With Ingrid Lewis-Martin at a rally of clergy and community leaders outside City Hall on October 1. Photo: Mark Peterson/Redux

Eric Adams had the talent to be a great mayor. He is as lively as his city and loves its nightlife, even if it brings him into contact with some unsavory characters. He is funny, and there’s a lightness to his egotistical flourishes, like his prodigious use of the possessive case (“my city,” “my cops”) and his practice of walking out to “Empire State of Mind” when performing even the smallest mayoral function, like wheeling the Sanitation Department’s new trash can up to a press conference.

Until recently, Adams’s habits of evasion, of creating a fog of mystery around even the most basic questions — where does he live? What does he eat? — had mostly made him seem like a scamp, not a criminal. Even after his indictment, some of those who had worked for him found it hard to believe he is personally crooked. “I’m certain that Eric is not corrupt,” says a former Adams aide. “On the other hand, Eric can have terrible judgment in people and is incredibly stubborn.” Adams has often called himself “perfectly imperfect,” a phrase that now seems likely to serve as his epitaph, however the end comes. The positive side of his record includes his hiring of a number of highly competent — and mostly female — deputies and empowering them to run much of the city with minimal interference. The imperfections start with some of the other individuals on his payroll, who represent the very worst that city politics has to offer.

“How did we get here? He brought with him a set of people whose track record of corrupt activity was already well known,” says Brad Lander, the city comptroller and a declared candidate for mayor in the next election. “I think that sent a broad signal to people that this was an administration with a very high tolerance for corruption. And unfortunately, a lot of people seem to have gotten that message and then people who did really genuinely try to do things with integrity paid for it.”

Reports of corruption have dogged Adams’s administration since its earliest days; now, they’re just more detailed. Straw donations. A nightclub-shakedown racket. Nepotism hires. A buildings commissioner who took alleged bribes from alleged mobsters.
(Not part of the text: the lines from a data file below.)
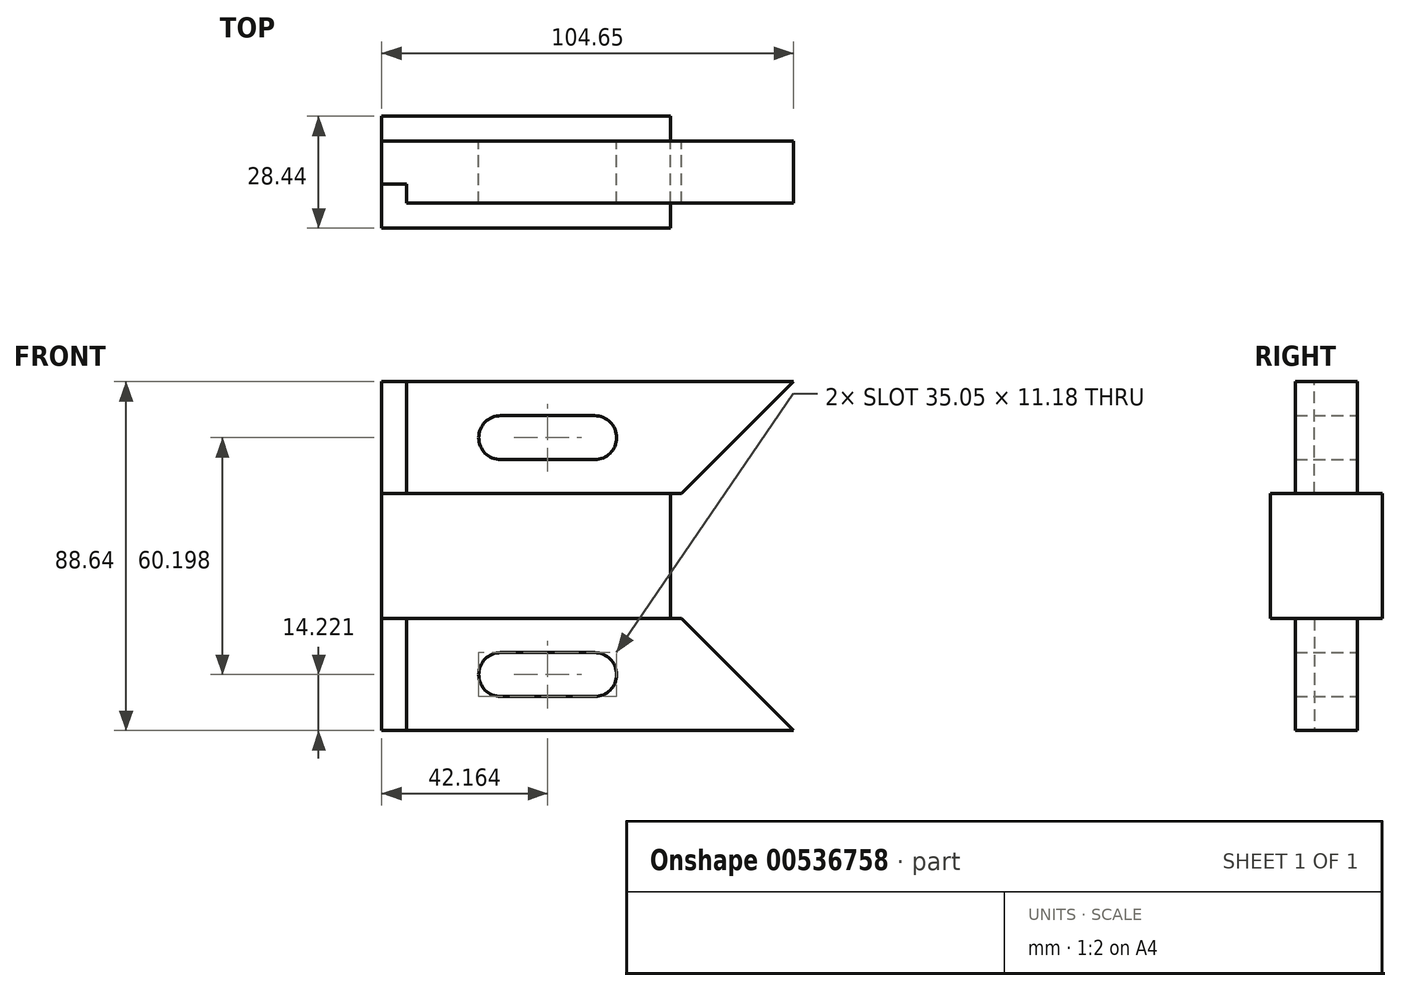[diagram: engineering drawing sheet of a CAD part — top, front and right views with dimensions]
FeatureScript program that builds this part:
annotation { "Feature Type Name" : "Feature", "Feature Type Description" : "" }
export const myFeature = defineFeature(function(context is Context, id is Id, definition is map)
    precondition{}
    {
        {
            var Q0;
            Q0=qCreatedBy(makeId("Right.planeOp"),FACE);
            var sketch = newSketch(context, id + "F0", { "sketchPlane" : qUnion([Q0])});
            skLineSegment(sketch, "E0.bottom", {"start": v(-14.22, 15.88) * mm, "end": v(14.22, 15.88) * mm});
            skLineSegment(sketch, "E0.top", {"start": v(-14.22, -15.87) * mm, "end": v(14.22, -15.87) * mm});
            skLineSegment(sketch, "E0.left", {"start": v(-14.22, 15.88) * mm, "end": v(-14.22, -15.88) * mm});
            skLineSegment(sketch, "E0.right", {"start": v(14.22, 15.88) * mm, "end": v(14.22, -15.88) * mm});
            skPoint(sketch, "E0.middle", {"position": v(0, 0) * mm});
            skSolve(sketch);
        }
        {
            var Q0;
            Q0=makeQuery(id+"F0.imprint","IMPRINT",FACE,{"disambiguationData":[TD([[makeQuery(id+"F0.imprint","IMPRINT",EDGE,{"derivedFrom":sQuery(id+"F0.wireOp",EDGE,"E0.bottom")}),-1.0]])]});
            extrude(context, id + "F1", {"entities" : qUnion([Q0]), "depth" : 73.4 * mm, "offsetDistance" : 25.4 * mm});
        }
        {
            var Q0;
            Q0=qCreatedBy(makeId("Front.planeOp"),FACE);
            var sketch = newSketch(context, id + "F2", { "sketchPlane" : qUnion([Q0])});
            skLineSegment(sketch, "E1.0", {"start": v(73.4, 15.88) * mm, "end": v(0, 15.88) * mm});
            skLineSegment(sketch, "E2", {"start": v(0, 15.88) * mm, "end": v(0, 44.32) * mm});
            skLineSegment(sketch, "E3", {"start": v(0, 44.32) * mm, "end": v(104.65, 44.32) * mm});
            skLineSegment(sketch, "E4", {"start": v(104.65, 44.32) * mm, "end": v(76.2, 15.88) * mm});
            skLineSegment(sketch, "E5", {"start": v(76.2, 15.87) * mm, "end": v(73.4, 15.88) * mm});
            skCircle(sketch, "E6", {"center": v(30.23, 30.1) * mm, "radius": 5.59 * mm});
            skCircle(sketch, "E7", {"center": v(54.1, 30.1) * mm, "radius": 5.59 * mm});
            skLineSegment(sketch, "E8", {"start": v(30.23, 35.69) * mm, "end": v(54.1, 35.69) * mm});
            skLineSegment(sketch, "E9", {"start": v(30.23, 24.51) * mm, "end": v(54.1, 24.51) * mm});
            skCircle(sketch, "E10.MirrorC", {"center": v(30.23, -30.1) * mm, "radius": 5.59 * mm});
            skCircle(sketch, "E11.MirrorC", {"center": v(54.1, -30.1) * mm, "radius": 5.59 * mm});
            skLineSegment(sketch, "E12.MirrorCS", {"start": v(104.65, -44.32) * mm, "end": v(76.2, -15.88) * mm});
            skLineSegment(sketch, "E13.MirrorCS", {"start": v(30.23, -35.69) * mm, "end": v(54.1, -35.69) * mm});
            skLineSegment(sketch, "E14.MirrorCS", {"start": v(0, -44.32) * mm, "end": v(104.65, -44.32) * mm});
            skLineSegment(sketch, "E15.MirrorCS", {"start": v(0, -15.88) * mm, "end": v(0, -44.32) * mm});
            skLineSegment(sketch, "E16.MirrorCS", {"start": v(73.4, -15.88) * mm, "end": v(0, -15.88) * mm});
            skLineSegment(sketch, "E17.MirrorCS", {"start": v(76.2, -15.87) * mm, "end": v(73.4, -15.88) * mm});
            skLineSegment(sketch, "E18.MirrorCS", {"start": v(30.23, -24.51) * mm, "end": v(54.1, -24.51) * mm});
            skSolve(sketch);
        }
        {
            var Q0;
            Q0=makeQuery(id+"F2.imprint","IMPRINT",FACE,{"disambiguationData":[TD([[makeQuery(id+"F2.imprint","IMPRINT",EDGE,{"derivedFrom":sQuery(id+"F2.wireOp",EDGE,"E12.MirrorCS")}),1.0]])]});
            var Q1;
            Q1=makeQuery(id+"F2.imprint","IMPRINT",FACE,{"disambiguationData":[TD([[makeQuery(id+"F2.imprint","IMPRINT",EDGE,{"derivedFrom":sQuery(id+"F2.wireOp",EDGE,"E1.0")}),-1.0]])]});
            extrude(context, id + "F3", {"entities" : qUnion([Q0, Q1]), "operationType" : NewBodyOperationType.ADD, "endBound" : BoundingType.SYMMETRIC, "depth" : 15.75 * mm, "offsetDistance" : 25.4 * mm});
        }
        {
            var Q0;
            Q0=makeQuery(id+"F3.opExtrude","CAP_FACE",FACE,{"disambiguationData":[OSD([sQuery(id+"F2.wireOp",EDGE,"E1.0"),sQuery(id+"F2.wireOp",EDGE,"E2"),sQuery(id+"F2.wireOp",EDGE,"E3"),sQuery(id+"F2.wireOp",EDGE,"E4"),sQuery(id+"F2.wireOp",EDGE,"E5"),sQuery(id+"F2.wireOp",EDGE,"E6"),sQuery(id+"F2.wireOp",EDGE,"E7"),sQuery(id+"F2.wireOp",EDGE,"E8"),sQuery(id+"F2.wireOp",EDGE,"E9")])],"isStart":false});
            var sketch = newSketch(context, id + "F4", { "sketchPlane" : qUnion([Q0])});
            skLineSegment(sketch, "E19.0.0", {"start": v(73.4, 15.88) * mm, "end": v(76.2, 15.87) * mm});
            skLineSegment(sketch, "E19.0.1", {"start": v(76.2, 15.88) * mm, "end": v(104.65, 44.32) * mm});
            skLineSegment(sketch, "E19.0.2", {"start": v(104.65, 44.32) * mm, "end": v(0, 44.32) * mm});
            skLineSegment(sketch, "E19.0.3", {"start": v(0, 44.32) * mm, "end": v(0, 15.88) * mm});
            skLineSegment(sketch, "E19.0.4", {"start": v(0, 15.88) * mm, "end": v(73.4, 15.88) * mm});
            skLineSegment(sketch, "E20", {"start": v(104.65, 44.32) * mm, "end": v(69.6, 44.32) * mm});
            skLineSegment(sketch, "E21", {"start": v(69.6, 44.32) * mm, "end": v(69.6, 26.8) * mm});
            skLineSegment(sketch, "E22", {"start": v(69.6, 26.8) * mm, "end": v(87.12, 26.8) * mm});
            skSolve(sketch);
        }
        {
            var Q0;
            {var subQ1=sQuery(id+"F4.wireOp",EDGE,"E19.0.0");Q0=makeQuery(id+"F4.imprint","IMPRINT",FACE,{"disambiguationData":[TD([[makeQuery(id+"F4.imprint","IMPRINT",EDGE,{"derivedFrom":subQ1}),-1.0]])]});}
            var sketch = newSketch(context, id + "F5", { "sketchPlane" : qUnion([Q0])});
            skLineSegment(sketch, "E23.0", {"start": v(0, 44.32) * mm, "end": v(0, 15.88) * mm});
            skLineSegment(sketch, "E24.0", {"start": v(0, 15.88) * mm, "end": v(73.4, 15.88) * mm});
            skLineSegment(sketch, "E25.bottom", {"start": v(0, 44.32) * mm, "end": v(6.35, 44.32) * mm});
            skLineSegment(sketch, "E25.top", {"start": v(0, 15.88) * mm, "end": v(6.35, 15.88) * mm});
            skLineSegment(sketch, "E25.right", {"start": v(6.35, 44.32) * mm, "end": v(6.35, 15.88) * mm});
            skLineSegment(sketch, "E26.MirrorCS", {"start": v(6.35, -44.32) * mm, "end": v(6.35, -15.88) * mm});
            skLineSegment(sketch, "E27.MirrorCS", {"start": v(0, -15.88) * mm, "end": v(6.35, -15.88) * mm});
            skLineSegment(sketch, "E28.MirrorCS", {"start": v(0, -44.32) * mm, "end": v(0, -15.88) * mm});
            skLineSegment(sketch, "E29.MirrorCS", {"start": v(0, -44.32) * mm, "end": v(6.35, -44.32) * mm});
            skSolve(sketch);
        }
        {
            var Q0;
            Q0=makeQuery(id+"F5.imprint","IMPRINT",FACE,{"disambiguationData":[TD([[makeQuery(id+"F5.imprint","IMPRINT",EDGE,{"derivedFrom":sQuery(id+"F5.wireOp",EDGE,"E25.bottom")}),-1.0]])]});
            extrude(context, id + "F6", {"entities" : qUnion([Q0]), "operationType" : NewBodyOperationType.REMOVE, "oppositeDirection" : true, "depth" : 4.83 * mm, "offsetDistance" : 25.4 * mm});
        }
        {
            var Q0;
            Q0=makeQuery(id+"F3.opExtrude","CAP_FACE",FACE,{"disambiguationData":[OSD([sQuery(id+"F2.wireOp",EDGE,"E10.MirrorC"),sQuery(id+"F2.wireOp",EDGE,"E11.MirrorC"),sQuery(id+"F2.wireOp",EDGE,"E12.MirrorCS"),sQuery(id+"F2.wireOp",EDGE,"E13.MirrorCS"),sQuery(id+"F2.wireOp",EDGE,"E14.MirrorCS"),sQuery(id+"F2.wireOp",EDGE,"E15.MirrorCS"),sQuery(id+"F2.wireOp",EDGE,"E16.MirrorCS"),sQuery(id+"F2.wireOp",EDGE,"E17.MirrorCS"),sQuery(id+"F2.wireOp",EDGE,"E18.MirrorCS")])],"isStart":false});
            var sketch = newSketch(context, id + "F7", { "sketchPlane" : qUnion([Q0])});
            skLineSegment(sketch, "E30.bottom", {"start": v(0, -44.32) * mm, "end": v(6.35, -44.32) * mm});
            skLineSegment(sketch, "E30.top", {"start": v(0, -15.88) * mm, "end": v(6.35, -15.88) * mm});
            skLineSegment(sketch, "E30.left", {"start": v(0, -44.32) * mm, "end": v(0, -15.88) * mm});
            skLineSegment(sketch, "E30.right", {"start": v(6.35, -44.32) * mm, "end": v(6.35, -15.88) * mm});
            skSolve(sketch);
        }
        {
            var Q0;
            Q0=makeQuery(id+"F7.imprint","IMPRINT",FACE,{"disambiguationData":[TD([[makeQuery(id+"F7.imprint","IMPRINT",EDGE,{"derivedFrom":sQuery(id+"F7.wireOp",EDGE,"E30.bottom")}),1.0]])]});
            extrude(context, id + "F8", {"entities" : qUnion([Q0]), "operationType" : NewBodyOperationType.REMOVE, "oppositeDirection" : true, "depth" : 4.83 * mm, "offsetDistance" : 25.4 * mm});
        }
    });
A mayoral crony who supposedly cried out, “Where are my crumbs?” And it was all so crummy, so careless, so old-school, so Tammany Hall.

“It’s a surprise to me how stupid they seem to be,” says one veteran of Brooklyn politics who has seen a few bosses come and go. “In the sense that if you’re going to milk your positions for private gain, that they weren’t more thoughtful about how they went about doing it.”